QUT student numbers up, a bit. Total enrolments were up year on year by just under 2,000 to 52,073, due to a nearly 3,000 lift in international numbers to 9,820 – domestic enrolments declined by nearly 1,000. The increase in internationals shows in the bottom line, with on-shore fee income up $67m on 2022. Staff numbers were stable, but costs were up $52m, to $660m, which the university attributes to a 1.2 per cent overall FTE increase and higher wage costs, due to increases in the recent enterprise bargaining round.

All up, QUT revenue and income was $1.188bn (up $184m) against expenses of $1.209bn (up $73m) for a net loss of $20.89m, compared to a net loss of $130m in 2022. The improved result was largely driven by strong returns on investments with the State Government’s Queensland Investment Corporation. 

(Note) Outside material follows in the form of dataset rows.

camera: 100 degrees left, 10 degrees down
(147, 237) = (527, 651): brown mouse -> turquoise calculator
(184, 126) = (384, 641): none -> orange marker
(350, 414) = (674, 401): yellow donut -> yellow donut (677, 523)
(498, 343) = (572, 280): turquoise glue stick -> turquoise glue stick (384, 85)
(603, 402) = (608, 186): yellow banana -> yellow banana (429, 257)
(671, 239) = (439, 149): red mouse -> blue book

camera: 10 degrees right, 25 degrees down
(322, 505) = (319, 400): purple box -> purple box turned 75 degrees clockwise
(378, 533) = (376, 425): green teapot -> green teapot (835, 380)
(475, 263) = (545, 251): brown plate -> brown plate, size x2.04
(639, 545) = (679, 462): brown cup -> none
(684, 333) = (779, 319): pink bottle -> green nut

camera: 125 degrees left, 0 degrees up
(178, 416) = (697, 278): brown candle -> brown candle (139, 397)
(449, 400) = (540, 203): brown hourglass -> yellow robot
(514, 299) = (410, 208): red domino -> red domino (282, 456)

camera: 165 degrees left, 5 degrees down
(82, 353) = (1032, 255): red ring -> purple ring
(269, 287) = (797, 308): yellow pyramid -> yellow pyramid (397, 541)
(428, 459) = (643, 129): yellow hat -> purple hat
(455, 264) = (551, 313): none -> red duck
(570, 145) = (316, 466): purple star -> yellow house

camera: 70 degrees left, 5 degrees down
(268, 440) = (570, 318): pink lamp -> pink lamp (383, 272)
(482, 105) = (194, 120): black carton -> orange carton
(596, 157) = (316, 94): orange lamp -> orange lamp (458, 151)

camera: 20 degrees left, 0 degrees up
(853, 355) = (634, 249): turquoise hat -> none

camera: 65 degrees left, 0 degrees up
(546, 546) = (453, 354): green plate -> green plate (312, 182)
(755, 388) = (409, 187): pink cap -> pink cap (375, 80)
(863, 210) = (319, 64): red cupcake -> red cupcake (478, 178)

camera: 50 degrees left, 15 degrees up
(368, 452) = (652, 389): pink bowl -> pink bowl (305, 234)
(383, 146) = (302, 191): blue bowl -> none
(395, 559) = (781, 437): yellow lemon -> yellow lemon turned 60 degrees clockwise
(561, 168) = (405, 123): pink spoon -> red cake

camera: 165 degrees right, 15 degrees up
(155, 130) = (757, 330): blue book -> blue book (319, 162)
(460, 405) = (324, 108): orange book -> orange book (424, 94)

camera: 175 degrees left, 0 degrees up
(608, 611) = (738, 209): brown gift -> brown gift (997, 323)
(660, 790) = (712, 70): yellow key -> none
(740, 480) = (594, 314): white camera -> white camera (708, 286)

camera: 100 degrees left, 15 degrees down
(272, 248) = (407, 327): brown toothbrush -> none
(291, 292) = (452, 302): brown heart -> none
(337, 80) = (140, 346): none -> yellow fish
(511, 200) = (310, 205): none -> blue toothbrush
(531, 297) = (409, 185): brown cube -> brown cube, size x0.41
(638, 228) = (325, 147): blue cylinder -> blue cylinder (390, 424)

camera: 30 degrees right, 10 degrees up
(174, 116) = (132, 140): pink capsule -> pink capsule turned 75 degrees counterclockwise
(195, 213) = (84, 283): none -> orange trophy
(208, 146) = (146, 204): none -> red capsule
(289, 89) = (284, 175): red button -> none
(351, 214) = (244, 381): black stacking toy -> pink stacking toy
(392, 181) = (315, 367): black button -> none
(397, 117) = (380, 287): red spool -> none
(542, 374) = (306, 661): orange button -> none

However, the University also reports changing its underlying result calculation to exclude significant items, such as realised investment gains not used to fund core operations. On this basis, there was an operating loss of $86.9m or 7.9 per cent. (These numbers are not in the audited financial statements). 

Uni Sunshine Coast hopes for growth.

USC predicts growth in student numbers – it will come off a stable base, (17,800 heads and 11,400 EFT in 2023, both close to where there were in 2019). But locals are making up the numbers, with last year’s international enrolment (1,903), half of 2019’s. Staff count was at a five-year high last year, but not so you would notice, 50 up on last year, but at 1,145 just one more than in 2020.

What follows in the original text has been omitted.